● **TASK GOAL**
Copy the data below line for line, without any changes, and leave the pictures out of your copy.

LISTED RECORDS START

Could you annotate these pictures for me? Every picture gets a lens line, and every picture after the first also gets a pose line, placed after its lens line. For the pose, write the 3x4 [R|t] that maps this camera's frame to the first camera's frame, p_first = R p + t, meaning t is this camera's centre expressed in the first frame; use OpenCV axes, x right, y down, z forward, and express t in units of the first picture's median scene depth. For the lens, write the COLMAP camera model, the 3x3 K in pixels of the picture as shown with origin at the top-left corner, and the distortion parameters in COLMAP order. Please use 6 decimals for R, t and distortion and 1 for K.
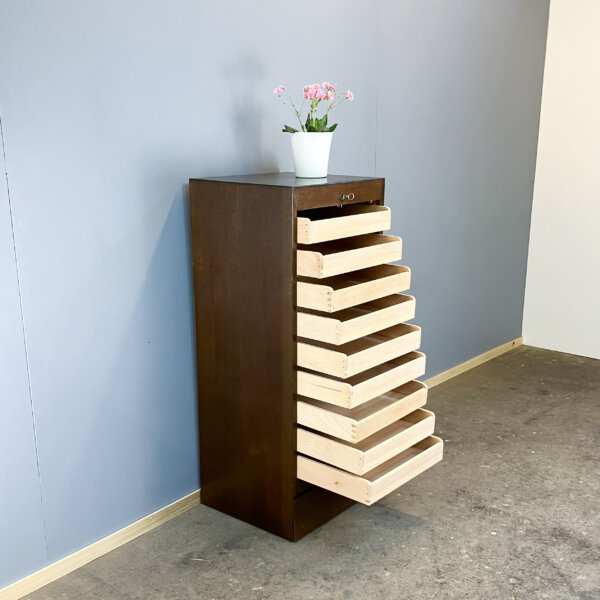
lens RADIAL K [[790.1, 0, 289.6], [0, 790.1, 326.9], [0, 0, 1]] dist [0.013650, -0.039801]
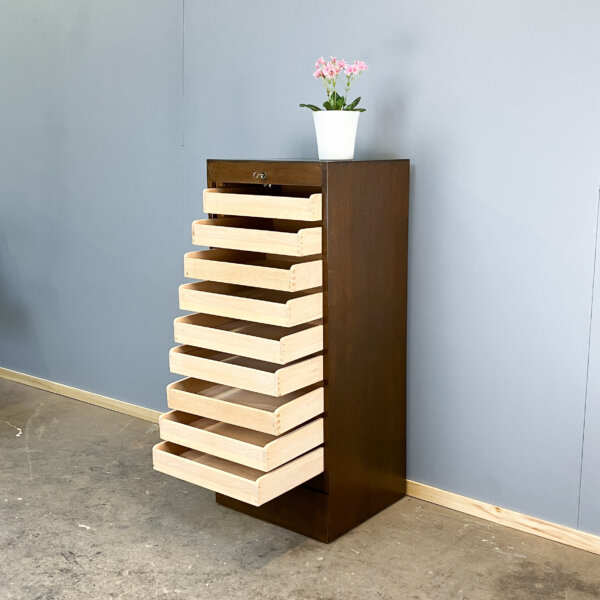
lens RADIAL K [[802.0, 0, 356.0], [0, 802.0, 300.4], [0, 0, 1]] dist [0.006296, -0.033327]
pose [[0.062511, 0.184631, -0.980818, 0.986336], [-0.263429, 0.950942, 0.162218, -0.196145], [0.962651, 0.248236, 0.108081, 0.982069]]
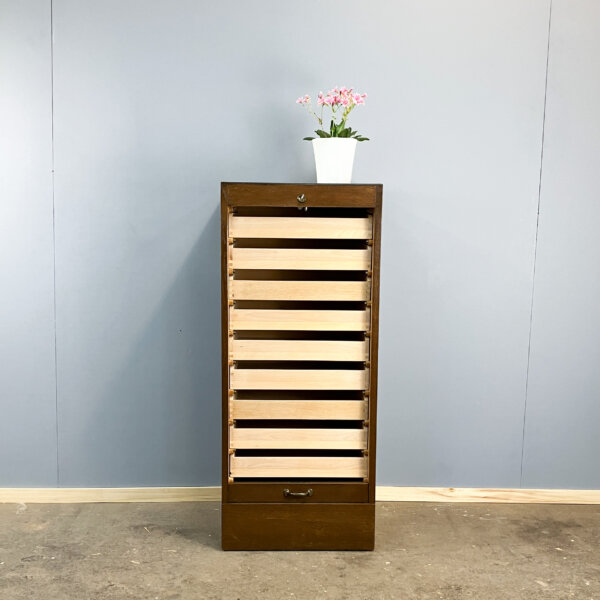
lens RADIAL K [[790.1, 0, 289.6], [0, 790.1, 326.9], [0, 0, 1]] dist [0.013650, -0.039801]
pose [[0.652169, 0.115202, -0.749269, 0.742932], [-0.206083, 0.978105, -0.028989, 0.016043], [0.729524, 0.173317, 0.661631, 0.366025]]
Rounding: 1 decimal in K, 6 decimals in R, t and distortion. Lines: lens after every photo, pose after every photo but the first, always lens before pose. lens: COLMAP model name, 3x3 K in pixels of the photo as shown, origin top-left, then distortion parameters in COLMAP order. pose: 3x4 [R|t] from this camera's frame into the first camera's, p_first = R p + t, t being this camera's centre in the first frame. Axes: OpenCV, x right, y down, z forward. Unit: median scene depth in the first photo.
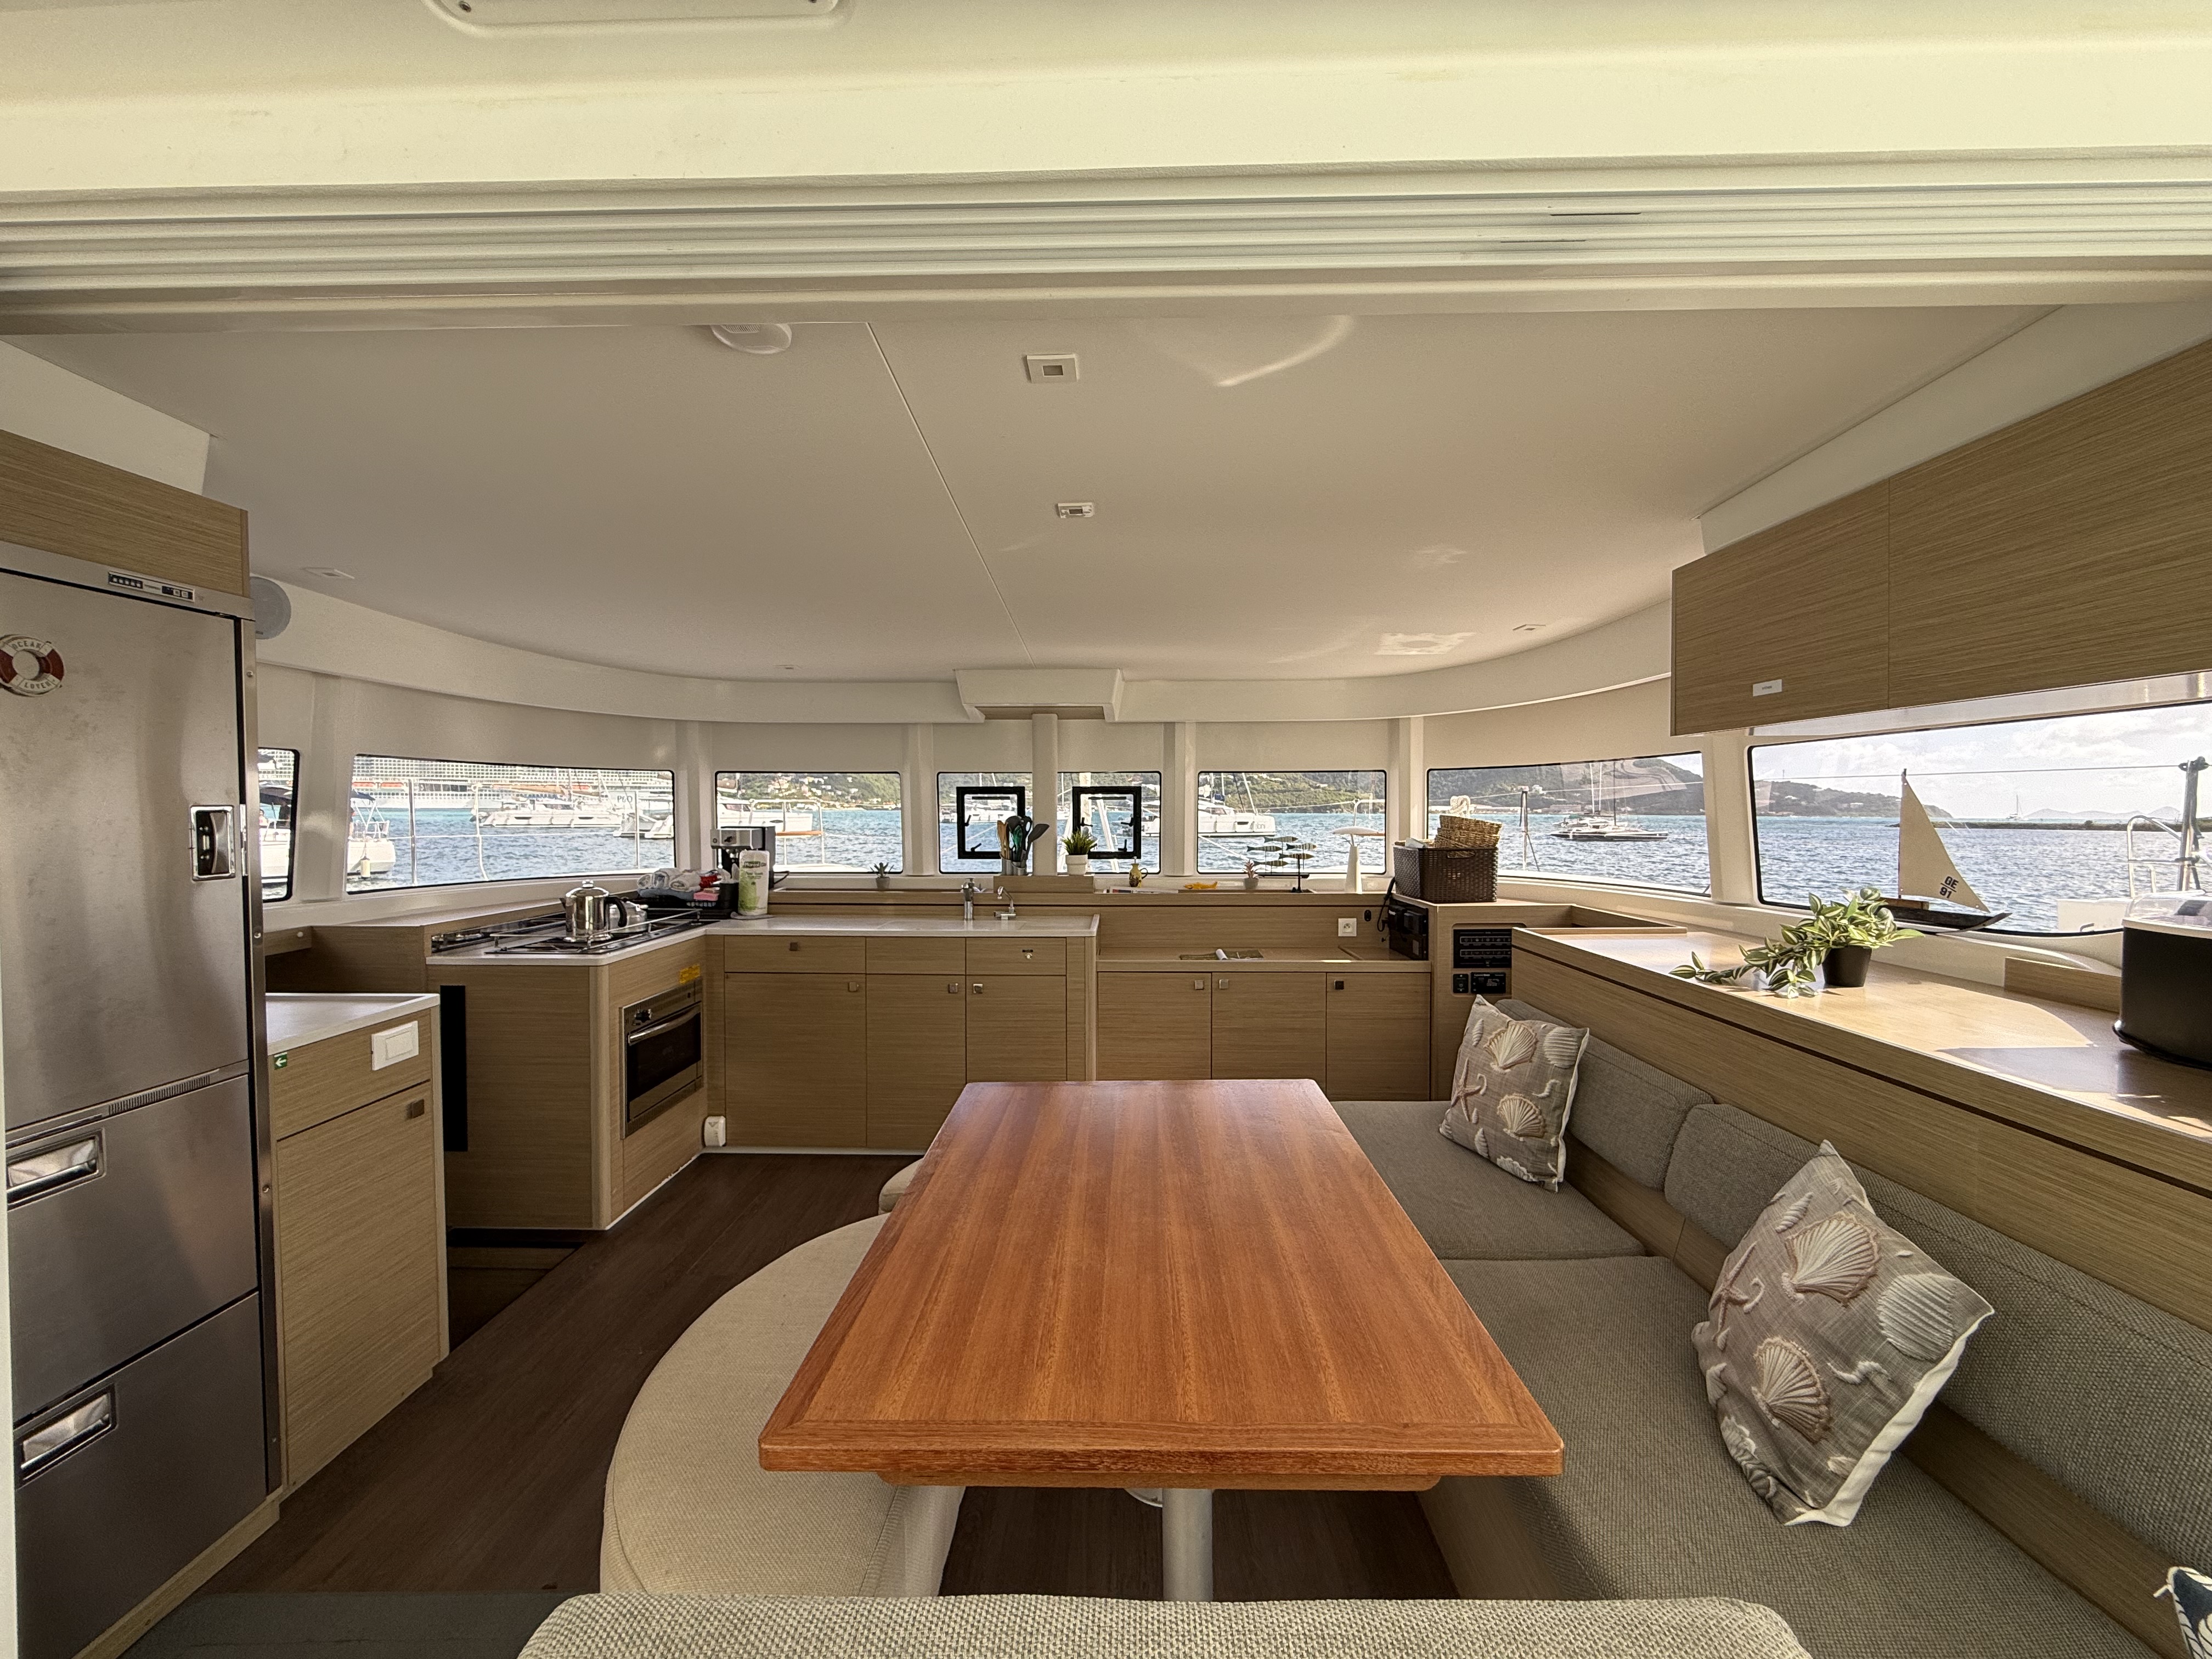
lens RADIAL K [[882.5, 0, 1099.8], [0, 882.5, 832.1], [0, 0, 1]] dist [-0.000400, -0.000263]
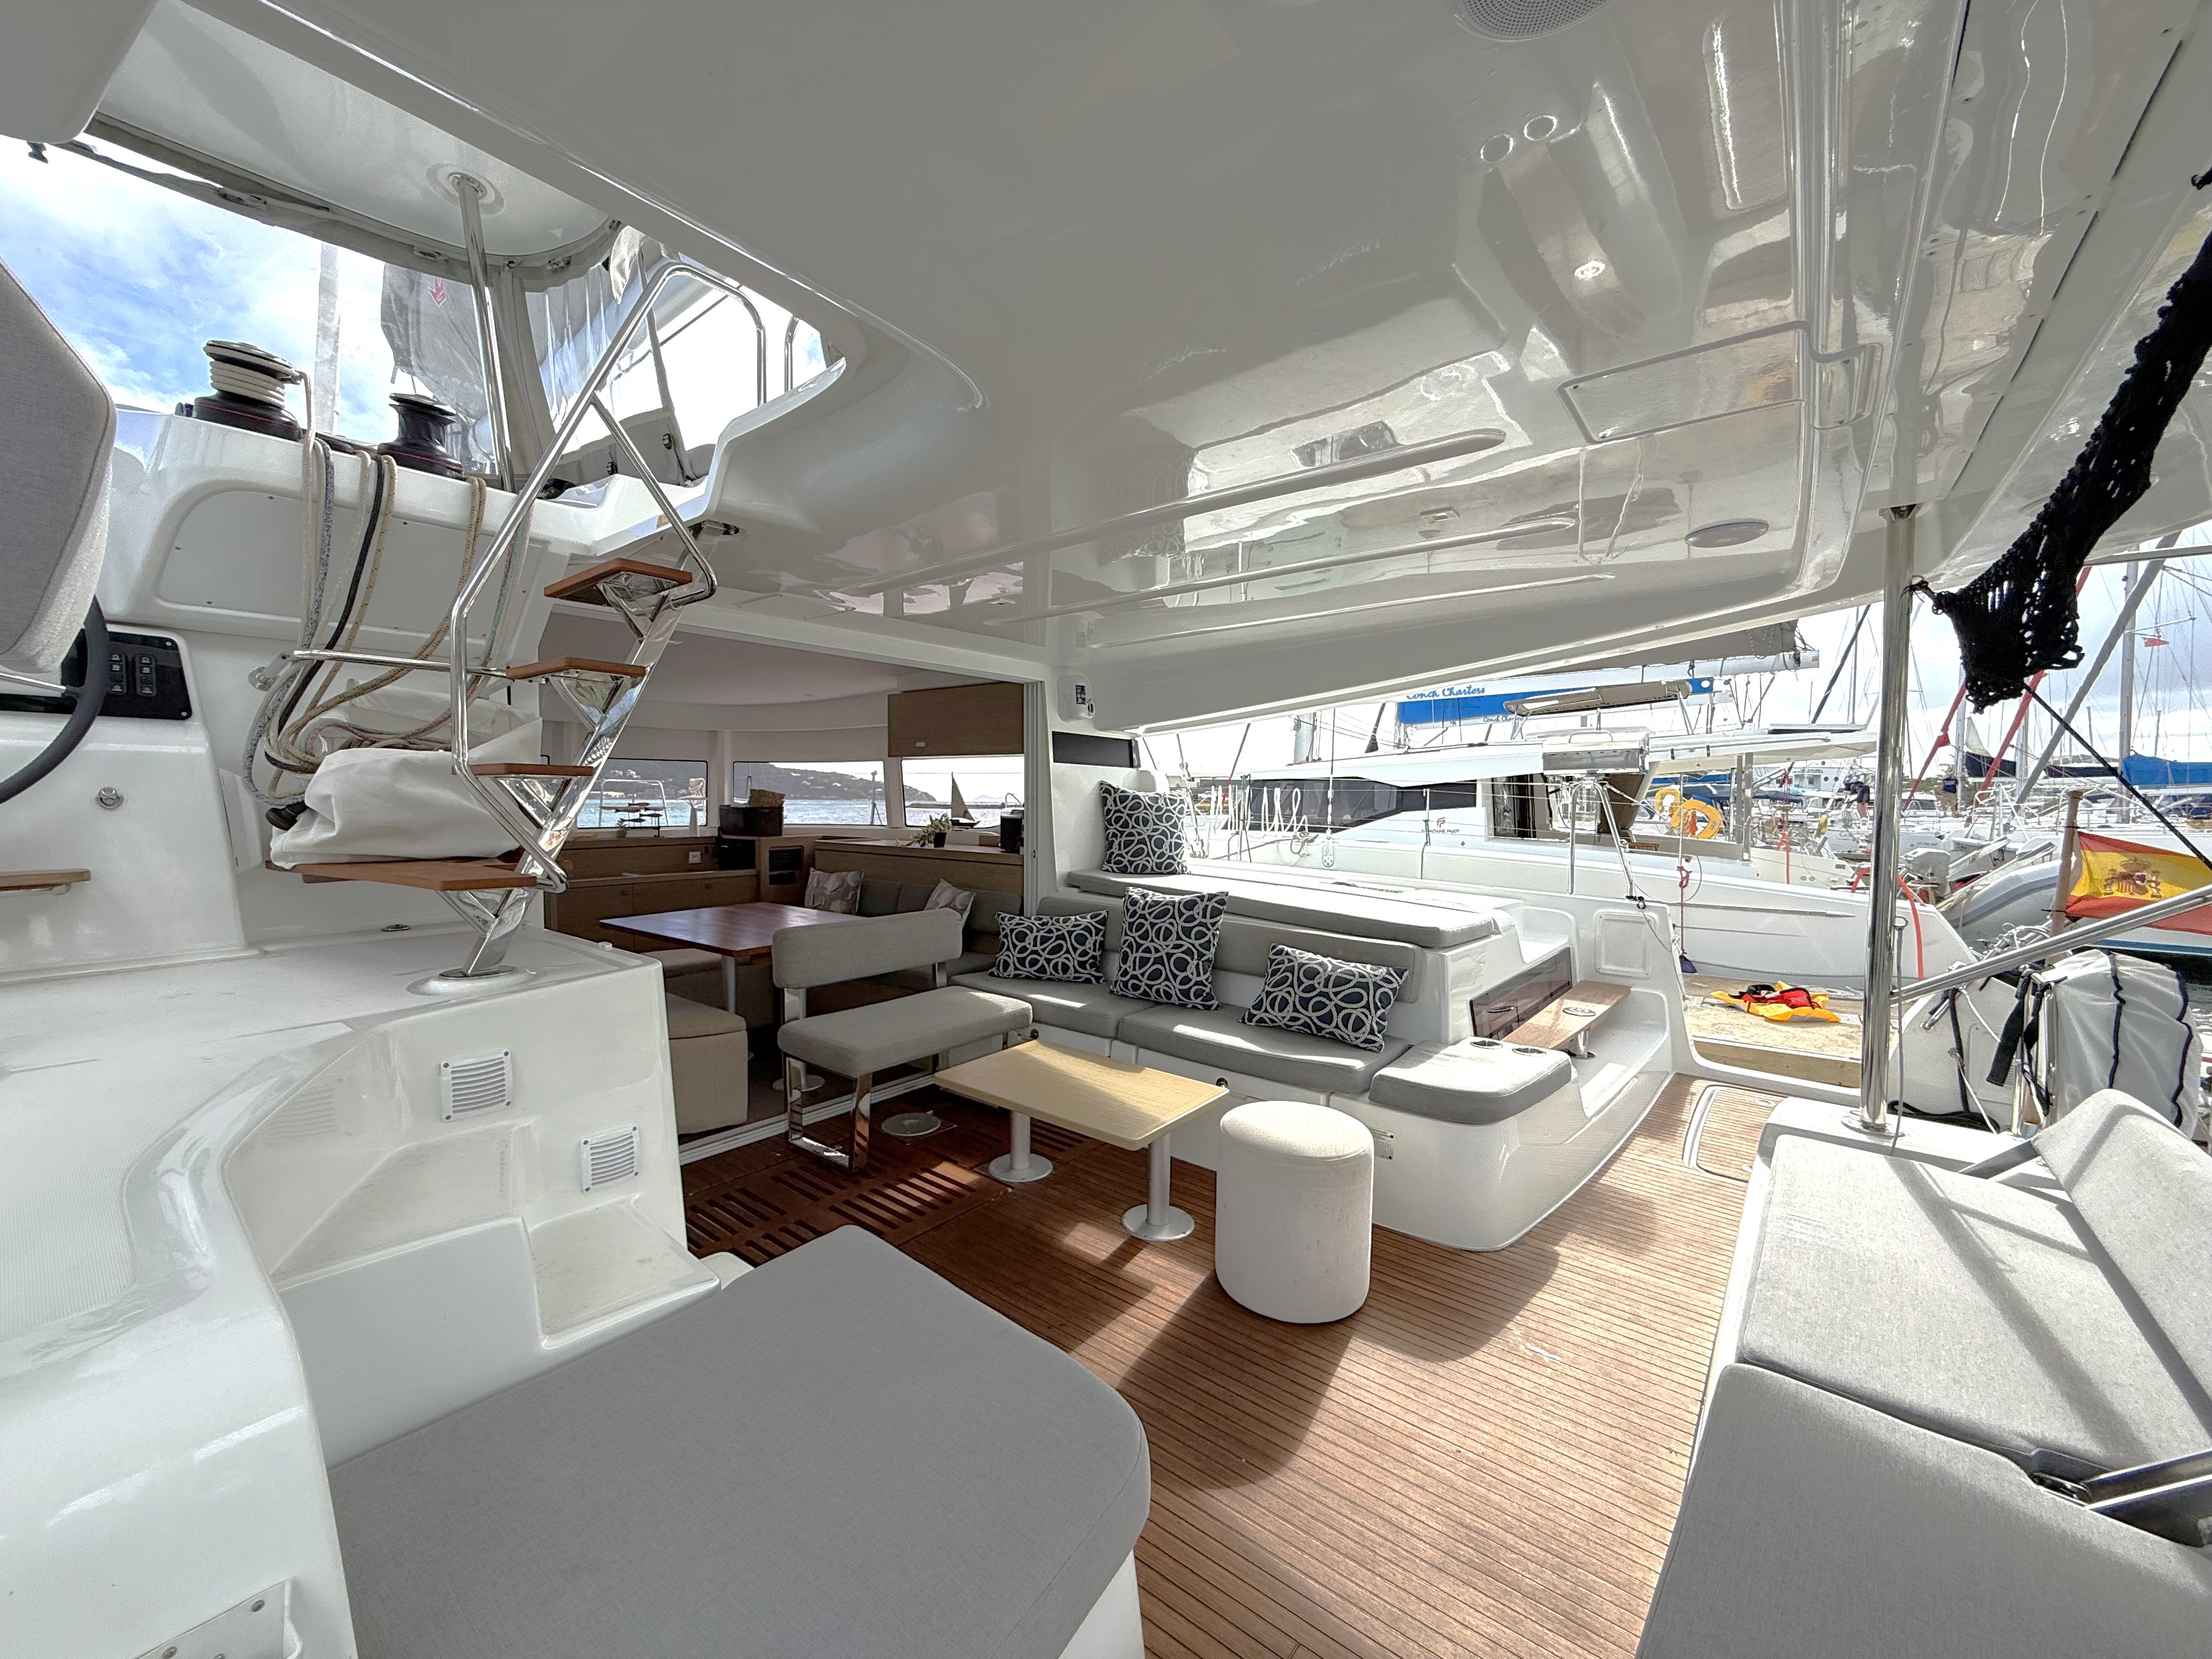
lens RADIAL K [[882.5, 0, 1099.8], [0, 882.5, 832.1], [0, 0, 1]] dist [-0.000400, -0.000263]
pose [[0.597411, -0.025612, 0.801526, -0.596276], [0.010791, 0.999656, 0.023901, 0.031329], [-0.801863, -0.005629, 0.597482, -0.590272]]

LISTED RECORDS END

● **ANSWER SECTION**
Could you annotate these pictures for me? Every picture gets a lens line, and every picture after the first also gets a pose line, placed after its lens line. For the pose, write the 3x4 [R|t] that maps this camera's frame to the first camera's frame, p_first = R p + t, meaning t is this camera's centre expressed in the first frame; use OpenCV axes, x right, y down, z forward, and express t in units of the first picture's median scene depth. For the lens, write the COLMAP camera model, the 3x3 K in pixels of the picture as shown with origin at the top-left corner, and the distortion parameters in COLMAP order. Please use 6 decimals for R, t and distortion and 1 for K.
lens RADIAL K [[790.1, 0, 289.6], [0, 790.1, 326.9], [0, 0, 1]] dist [0.013650, -0.039801]
lens RADIAL K [[802.0, 0, 356.0], [0, 802.0, 300.4], [0, 0, 1]] dist [0.006296, -0.033327]
pose [[0.062511, 0.184631, -0.980818, 0.986336], [-0.263429, 0.950942, 0.162218, -0.196145], [0.962651, 0.248236, 0.108081, 0.982069]]
lens RADIAL K [[790.1, 0, 289.6], [0, 790.1, 326.9], [0, 0, 1]] dist [0.013650, -0.039801]
pose [[0.652169, 0.115202, -0.749269, 0.742932], [-0.206083, 0.978105, -0.028989, 0.016043], [0.729524, 0.173317, 0.661631, 0.366025]]
Rounding: 1 decimal in K, 6 decimals in R, t and distortion. Lines: lens after every photo, pose after every photo but the first, always lens before pose. lens: COLMAP model name, 3x3 K in pixels of the photo as shown, origin top-left, then distortion parameters in COLMAP order. pose: 3x4 [R|t] from this camera's frame into the first camera's, p_first = R p + t, t being this camera's centre in the first frame. Axes: OpenCV, x right, y down, z forward. Unit: median scene depth in the first photo.
lens RADIAL K [[882.5, 0, 1099.8], [0, 882.5, 832.1], [0, 0, 1]] dist [-0.000400, -0.000263]
lens RADIAL K [[882.5, 0, 1099.8], [0, 882.5, 832.1], [0, 0, 1]] dist [-0.000400, -0.000263]
pose [[0.597411, -0.025612, 0.801526, -0.596276], [0.010791, 0.999656, 0.023901, 0.031329], [-0.801863, -0.005629, 0.597482, -0.590272]]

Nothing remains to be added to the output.